May 09, 2008 09:04
This will be a lot of whining about my job, but I need to get it out...
I've been worried since taking my current job that it wasn't truly a good fit for me. When I interviewed I knew the research expectations were high, but I was told that teaching mattered too and that our regional campus cared about teaching and service even if all that matters to the main campus is research.
Easier said than done, as it turns out. At my annual review at my regional campus, the dean never mentioned the fact that my teaching evaluations were all higher than the college averages. I was told that the service I've been doing this year (1 committee that has had 1 twenty-minute meeting and an afternoon of judging at the research forum) is about the level I should stay at during my pre-tenure years. At the main campus review, the department chair went through my vitae with a fine tooth comb, asking about papers in progress and whether any conference presentations would turn into journal articles.

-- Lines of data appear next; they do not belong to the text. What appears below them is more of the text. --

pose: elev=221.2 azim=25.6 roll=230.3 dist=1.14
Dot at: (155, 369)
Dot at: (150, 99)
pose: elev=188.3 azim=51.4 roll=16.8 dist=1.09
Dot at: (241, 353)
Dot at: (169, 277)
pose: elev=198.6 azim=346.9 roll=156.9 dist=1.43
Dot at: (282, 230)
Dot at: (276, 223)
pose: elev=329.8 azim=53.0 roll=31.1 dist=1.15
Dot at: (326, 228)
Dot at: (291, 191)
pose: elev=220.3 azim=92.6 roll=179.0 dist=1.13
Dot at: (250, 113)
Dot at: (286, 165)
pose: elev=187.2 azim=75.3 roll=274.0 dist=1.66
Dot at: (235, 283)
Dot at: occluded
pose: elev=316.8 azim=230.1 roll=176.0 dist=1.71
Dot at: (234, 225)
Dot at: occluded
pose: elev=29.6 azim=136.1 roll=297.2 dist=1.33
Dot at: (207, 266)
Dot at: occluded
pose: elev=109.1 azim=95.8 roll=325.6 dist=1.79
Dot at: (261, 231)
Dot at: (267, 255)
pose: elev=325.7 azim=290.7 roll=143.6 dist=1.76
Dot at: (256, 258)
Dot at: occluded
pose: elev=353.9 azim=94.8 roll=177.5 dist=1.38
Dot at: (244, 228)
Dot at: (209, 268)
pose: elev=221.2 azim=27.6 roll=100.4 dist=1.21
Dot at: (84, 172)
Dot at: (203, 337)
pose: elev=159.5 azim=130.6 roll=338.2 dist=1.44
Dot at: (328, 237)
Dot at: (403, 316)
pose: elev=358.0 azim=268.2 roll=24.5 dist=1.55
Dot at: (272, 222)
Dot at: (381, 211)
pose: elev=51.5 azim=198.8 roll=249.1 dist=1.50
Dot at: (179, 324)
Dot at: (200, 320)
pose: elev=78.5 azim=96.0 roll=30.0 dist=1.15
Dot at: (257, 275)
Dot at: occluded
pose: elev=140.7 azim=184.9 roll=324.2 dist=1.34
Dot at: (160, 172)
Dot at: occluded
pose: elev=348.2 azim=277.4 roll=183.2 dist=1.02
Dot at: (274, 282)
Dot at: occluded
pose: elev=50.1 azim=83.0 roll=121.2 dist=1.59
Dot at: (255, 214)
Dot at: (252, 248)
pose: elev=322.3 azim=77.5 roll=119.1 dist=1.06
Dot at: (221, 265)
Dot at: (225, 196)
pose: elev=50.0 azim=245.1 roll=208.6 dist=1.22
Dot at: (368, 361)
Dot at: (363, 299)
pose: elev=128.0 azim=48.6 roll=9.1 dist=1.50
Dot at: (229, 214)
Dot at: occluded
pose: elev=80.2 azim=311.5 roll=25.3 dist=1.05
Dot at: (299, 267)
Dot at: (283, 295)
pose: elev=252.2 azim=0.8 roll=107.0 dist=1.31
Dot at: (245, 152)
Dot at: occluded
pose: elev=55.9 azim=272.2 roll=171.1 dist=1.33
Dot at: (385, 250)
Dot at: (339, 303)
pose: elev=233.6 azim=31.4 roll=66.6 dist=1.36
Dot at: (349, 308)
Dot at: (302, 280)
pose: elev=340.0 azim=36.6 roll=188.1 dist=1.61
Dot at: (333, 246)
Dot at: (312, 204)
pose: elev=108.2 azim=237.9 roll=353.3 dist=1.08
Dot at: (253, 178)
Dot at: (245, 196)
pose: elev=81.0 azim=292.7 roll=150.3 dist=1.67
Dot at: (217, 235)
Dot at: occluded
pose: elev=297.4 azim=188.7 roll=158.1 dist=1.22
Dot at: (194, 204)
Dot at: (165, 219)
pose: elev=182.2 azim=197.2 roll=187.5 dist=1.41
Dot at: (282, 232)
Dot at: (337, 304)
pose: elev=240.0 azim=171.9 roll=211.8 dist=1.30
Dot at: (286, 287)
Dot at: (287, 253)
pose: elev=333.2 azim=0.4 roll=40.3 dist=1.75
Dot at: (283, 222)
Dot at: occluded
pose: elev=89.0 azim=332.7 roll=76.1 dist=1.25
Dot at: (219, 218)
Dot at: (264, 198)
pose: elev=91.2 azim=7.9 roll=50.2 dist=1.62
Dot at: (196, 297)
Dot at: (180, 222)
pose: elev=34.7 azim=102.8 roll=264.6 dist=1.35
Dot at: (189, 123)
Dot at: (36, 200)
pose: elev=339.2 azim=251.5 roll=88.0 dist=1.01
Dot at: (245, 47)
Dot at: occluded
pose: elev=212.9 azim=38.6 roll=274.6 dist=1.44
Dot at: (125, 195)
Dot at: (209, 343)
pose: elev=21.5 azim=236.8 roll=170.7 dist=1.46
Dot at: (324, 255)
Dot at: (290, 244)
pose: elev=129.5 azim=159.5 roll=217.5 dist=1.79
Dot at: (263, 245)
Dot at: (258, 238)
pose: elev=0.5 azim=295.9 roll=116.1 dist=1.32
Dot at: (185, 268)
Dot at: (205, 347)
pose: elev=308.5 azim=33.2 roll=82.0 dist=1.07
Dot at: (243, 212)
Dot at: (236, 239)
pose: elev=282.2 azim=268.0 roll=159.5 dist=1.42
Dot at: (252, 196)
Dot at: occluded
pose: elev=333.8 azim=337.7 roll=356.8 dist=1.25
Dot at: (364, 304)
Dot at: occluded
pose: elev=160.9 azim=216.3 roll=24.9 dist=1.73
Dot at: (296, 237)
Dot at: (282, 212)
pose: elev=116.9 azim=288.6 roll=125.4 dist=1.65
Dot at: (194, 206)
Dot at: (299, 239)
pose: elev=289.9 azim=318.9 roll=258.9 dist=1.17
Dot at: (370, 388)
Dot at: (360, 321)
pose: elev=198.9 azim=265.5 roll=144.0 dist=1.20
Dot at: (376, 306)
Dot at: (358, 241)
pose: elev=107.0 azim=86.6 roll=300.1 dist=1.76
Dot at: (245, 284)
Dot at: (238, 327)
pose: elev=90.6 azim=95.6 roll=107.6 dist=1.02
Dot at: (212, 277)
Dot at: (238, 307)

Then this week, our interim chair at the regional campus met with the dean. She just finished her 4th year review (our big pre-tenure review) and passed, but according to her evaluation from the main campus she is "not meeting expectations." Apparently they've said that she hasn't been meeting expectations any year she's been here really. She doesn't think it will prevent her from getting tenure, but that evaluation gets factored into how our raises are determined. She was also discouraged that conceivably every year for the next 20 years she could have a job where they're telling her on a yearly basis that she's not good enough. Her mentor at the main campus advised her that to secure tenure she needs to "publish, publish, publish" and that, if she has to, she should devote less time to teaching. Not fewer courses, but less time to prep work and students, and if her evaluation scores fall a little bit that's just a fact of life.
Anyway, she met with our dean at the regional campus this week to discuss the situation with him. She was concerned that she could pass a review without problems but not meet expectations, and she told him about the "teach less" message from the main campus. Rather than contradict that message, the dean basically backed it up. What it comes down to, in the end, is the number of publications you have and where those pubs are. If students suffer and the quality of teaching goes down to meet that goal, so be it.
I will not be staying at my job long term. To get tenure, I really think I'd have to turn myself into someone I'm not and someone I have no desire to be. I stuck with academia because I like teaching and because it's something I think I'm good at. I like research, but I like it much better when I can work on projects that are interesting and not be fearful that they aren't theoretically important enough for a Big Ten research program. In the winter quarter I had an article come out in a journal, my only first author publication, but even though I was satisfied with it I was much more satisfied the day I talked to the husband of one of my students. He said that he was happy to meet me, because since taking my class his wife had been expressing more opinions at home than he'd ever heard her express, and they weren't just the opinions of her father or other relatives.
That's worthwhile, and if my school doesn't recognize that because people are so busy looking up the impact factor of my publications then it's their loss.